Good point. The Kano model picks up some elements of this http://snipurl.com/ujjbe in the "basic" curve that ceases to deliver benefit after a certain threshold, but I can imagine behaviours and outcomes that fit the pattern you suggest.where satisfaction initially follows the basic line and then swaps to follow the inverse line.

James

All real-world curves are non-linear - just look at Las Vegas

All real-world curves are non-linear. And in fact very very few real-world curves run away on unstable, accelerating effects as the global-warmers believe (not that it is impossible, just unusual - the IT Skeptic is a cautious accepter of the general theory of anthropological global warming (AGW)). Nearly all of them roll off as they hit some counter effect or boundary that limits the curve.

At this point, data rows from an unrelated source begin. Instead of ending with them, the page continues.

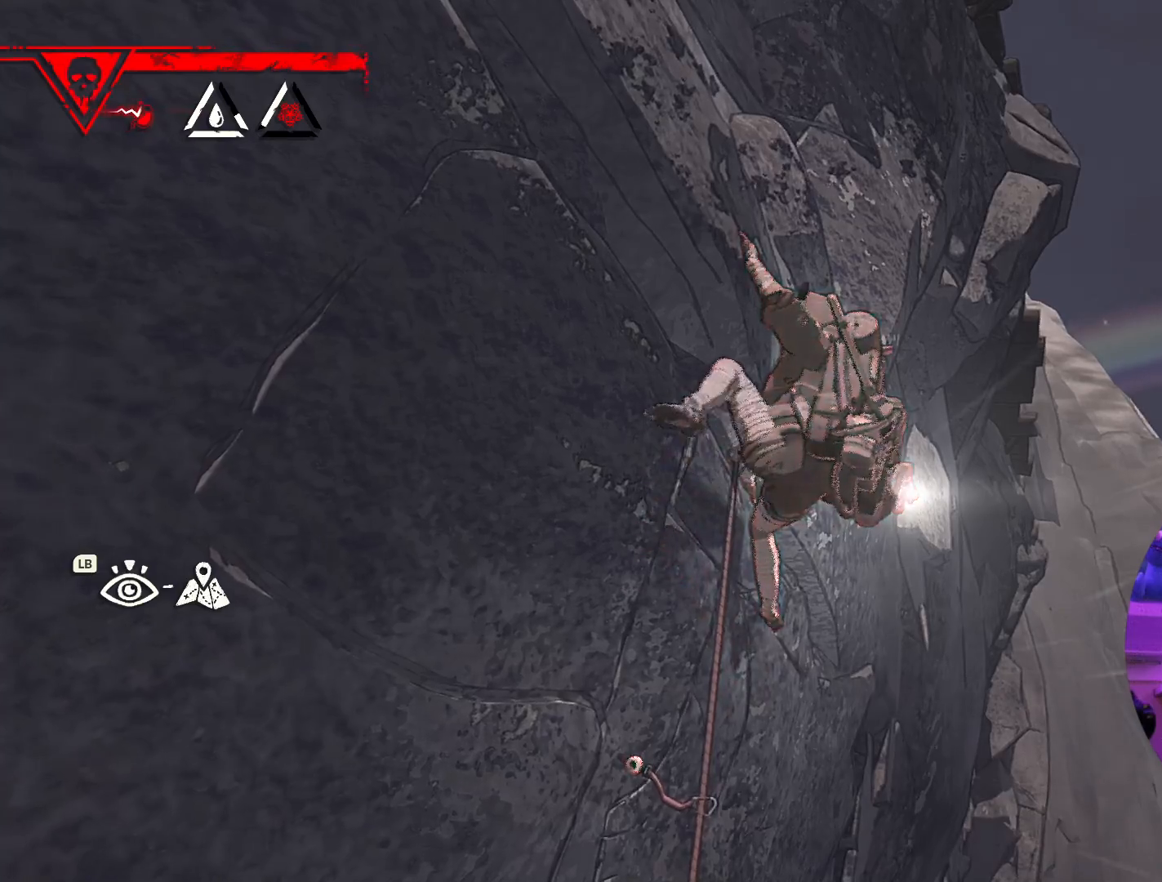
{"buttons": [], "left_stick": "center", "right_stick": "center", "events": [[17, "left_stick", "center"], [83, "left_stick", "down-right"], [333, "left_stick", "center"]]}
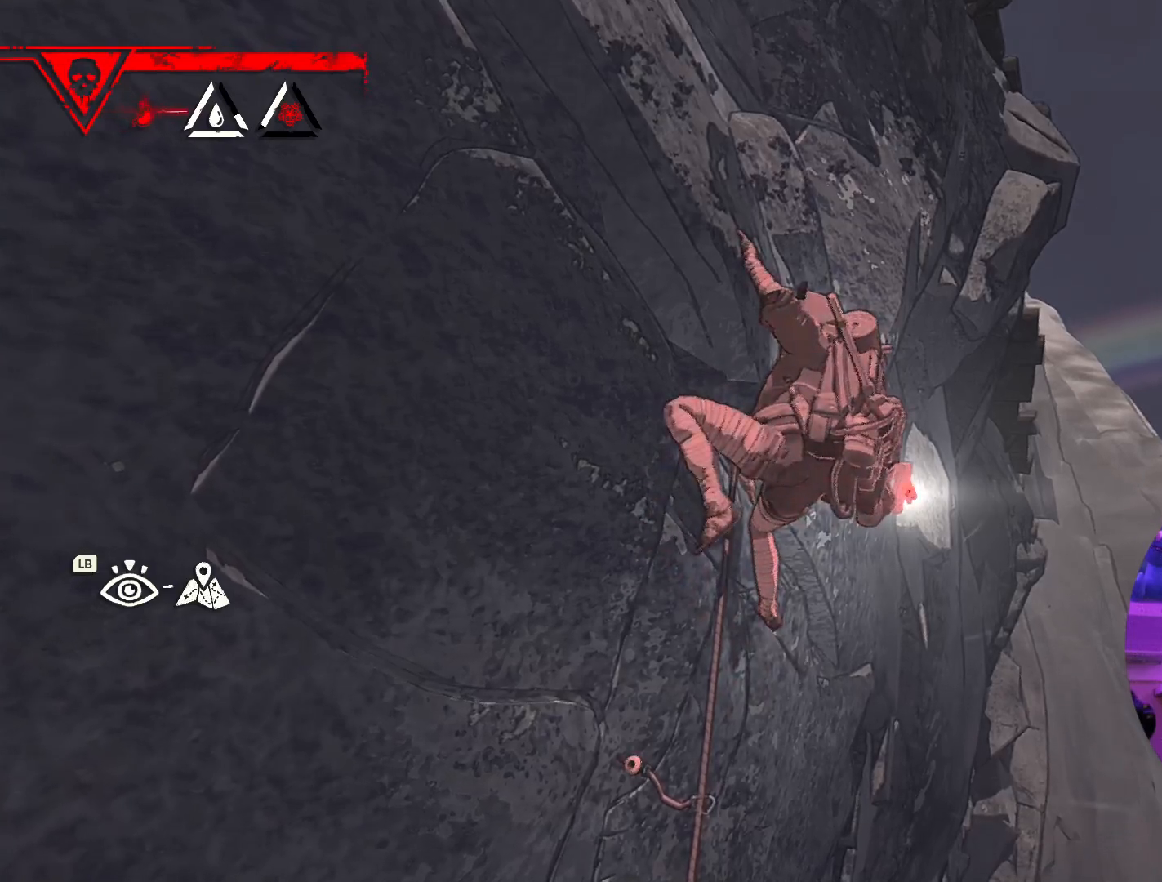
{"buttons": ["R1"], "left_stick": "center", "right_stick": "center", "events": [[100, "R1", "down"]]}
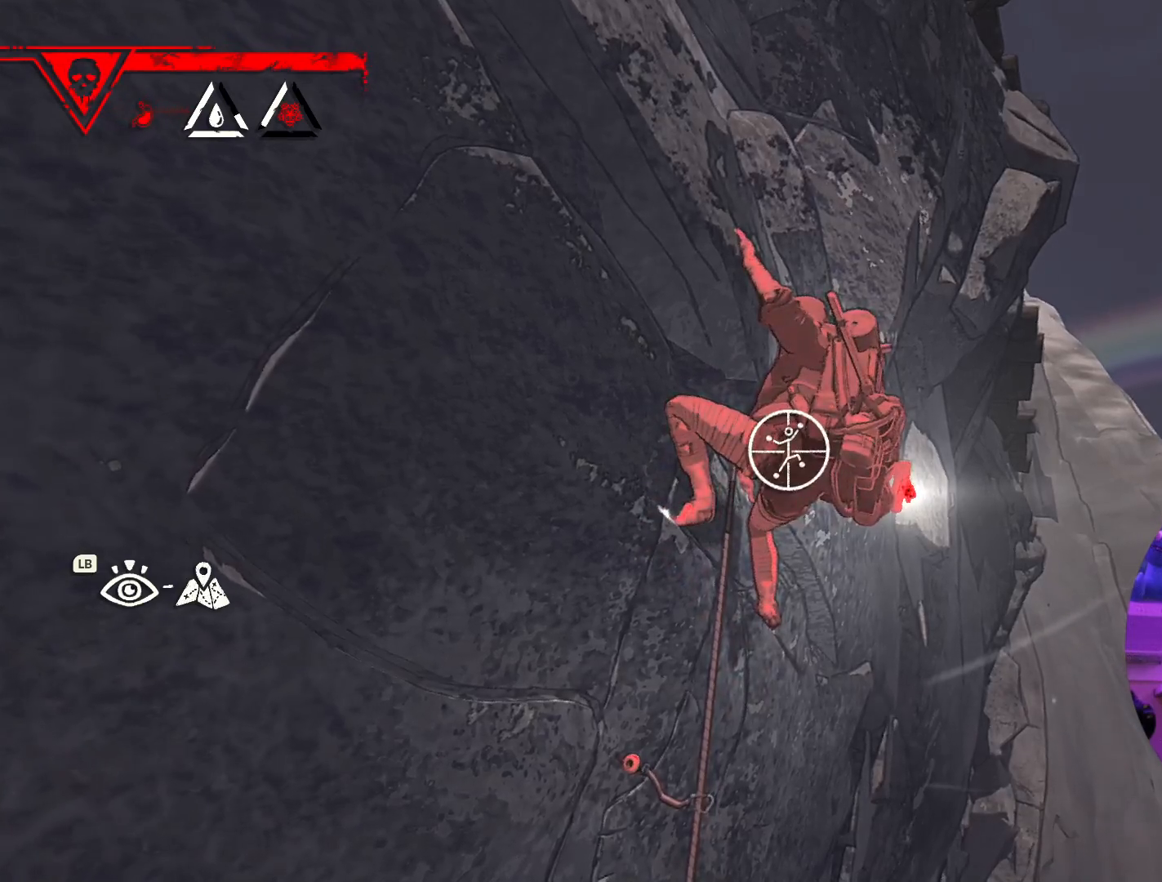
{"buttons": ["R1", "R2"], "left_stick": "center", "right_stick": "left", "events": [[83, "right_stick", "left"], [433, "R2", "down"]]}
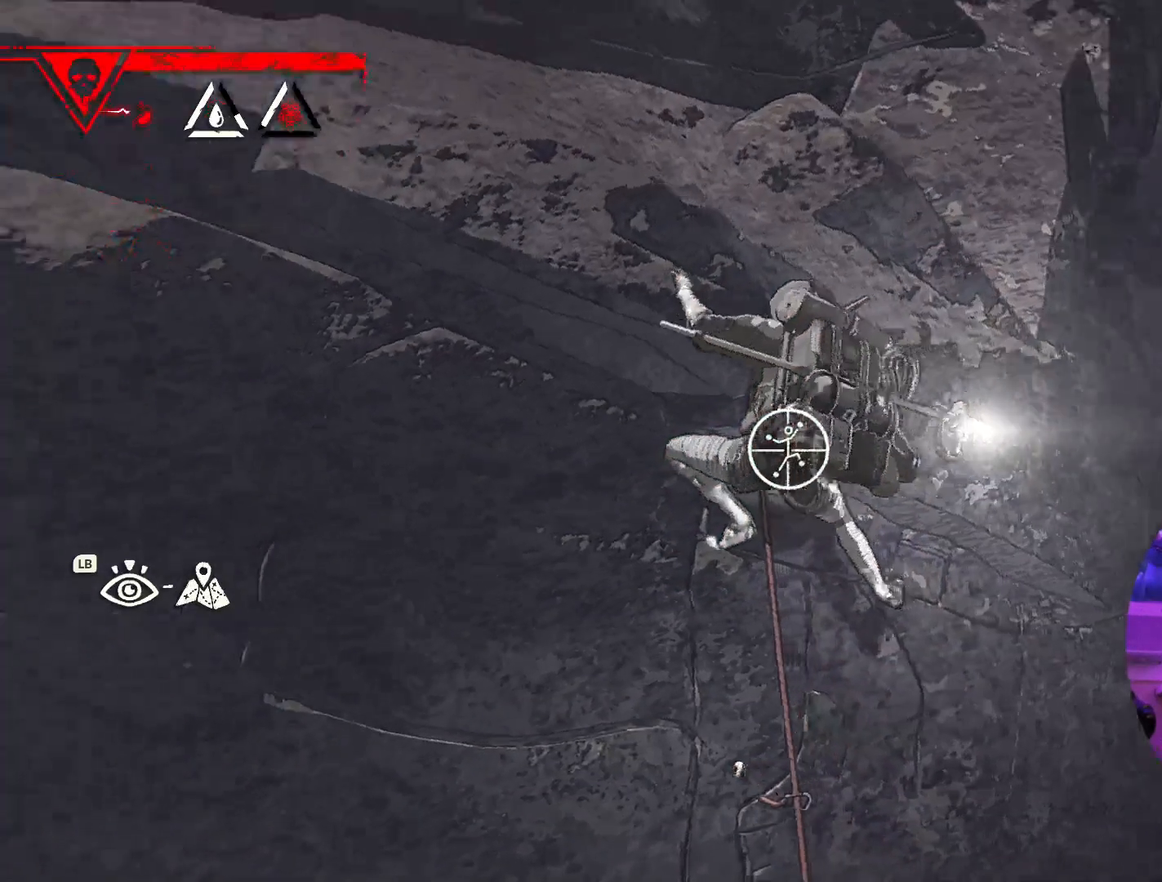
{"buttons": ["R1"], "left_stick": "center", "right_stick": "down", "events": [[50, "R2", "up"], [217, "R2", "down"], [250, "right_stick", "down-left"], [450, "right_stick", "down"], [500, "R2", "up"]]}
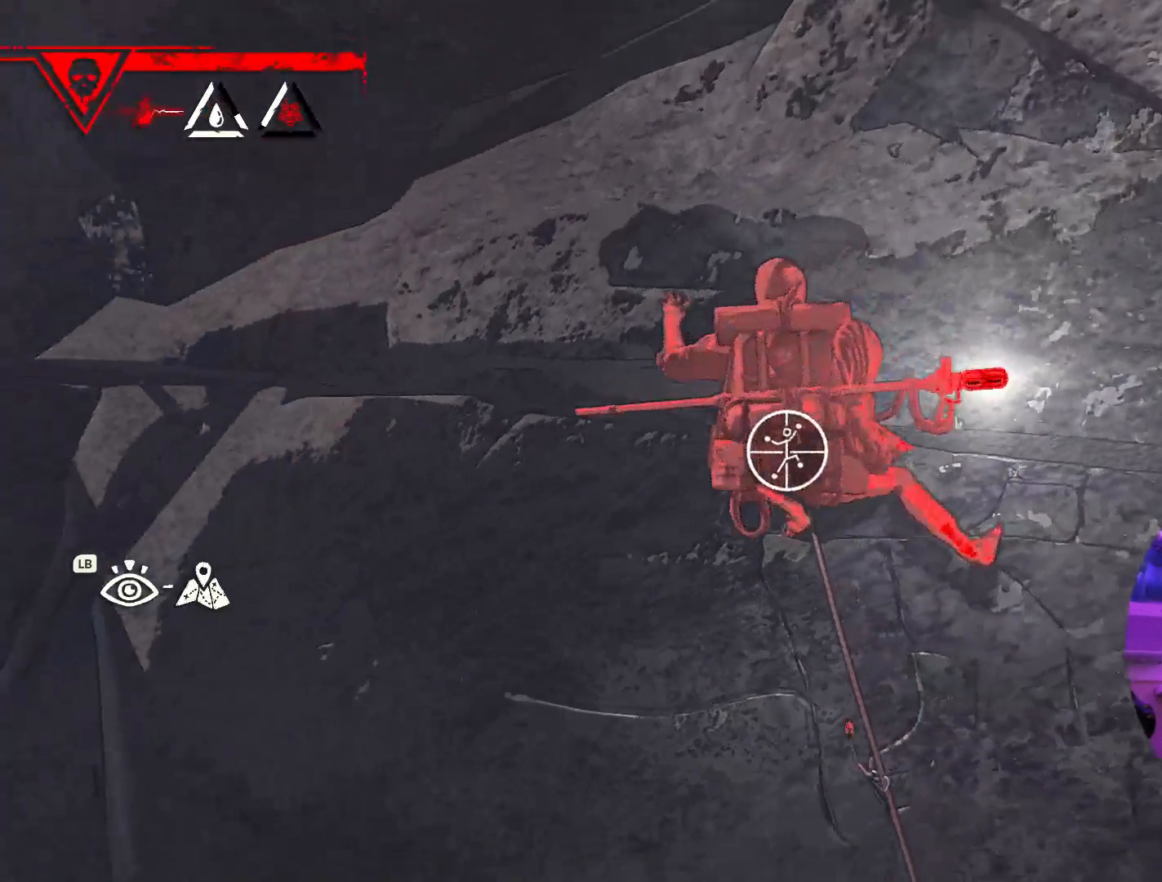
{"buttons": ["R1"], "left_stick": "up-right", "right_stick": "center", "events": [[217, "R2", "down"], [267, "R2", "up"], [333, "right_stick", "center"], [417, "left_stick", "up-right"]]}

I have just returned from a classic real-world example of how more is not necessarily better: Las Vegas. I blogged on it

When it Comes to IT Value User Opinion Doesn't Matter

I got this link from @Servicesphere tweet. http://www.cioupdate.com/insights/article.php/3867856/When-it-Comes-to-IT-Value-User-Opinion-Doesnt-Matter.htm. The articles argument is based on the fact that IT Service Desks may overdeliver service "above and beyond" in ill-advised efforts to "exceed expectations". This is true, overdelivery is not worth the effort. But it is a major mistake to believe that underdelivery doesn't cost. User opinion matters a lot if all users howl to their management about the lousy IT service.

Customer satisfaction should be optimized, not maximized. This is the lower "basic" line in Kano's model on James' blog. The article is an nice example of linear thinking.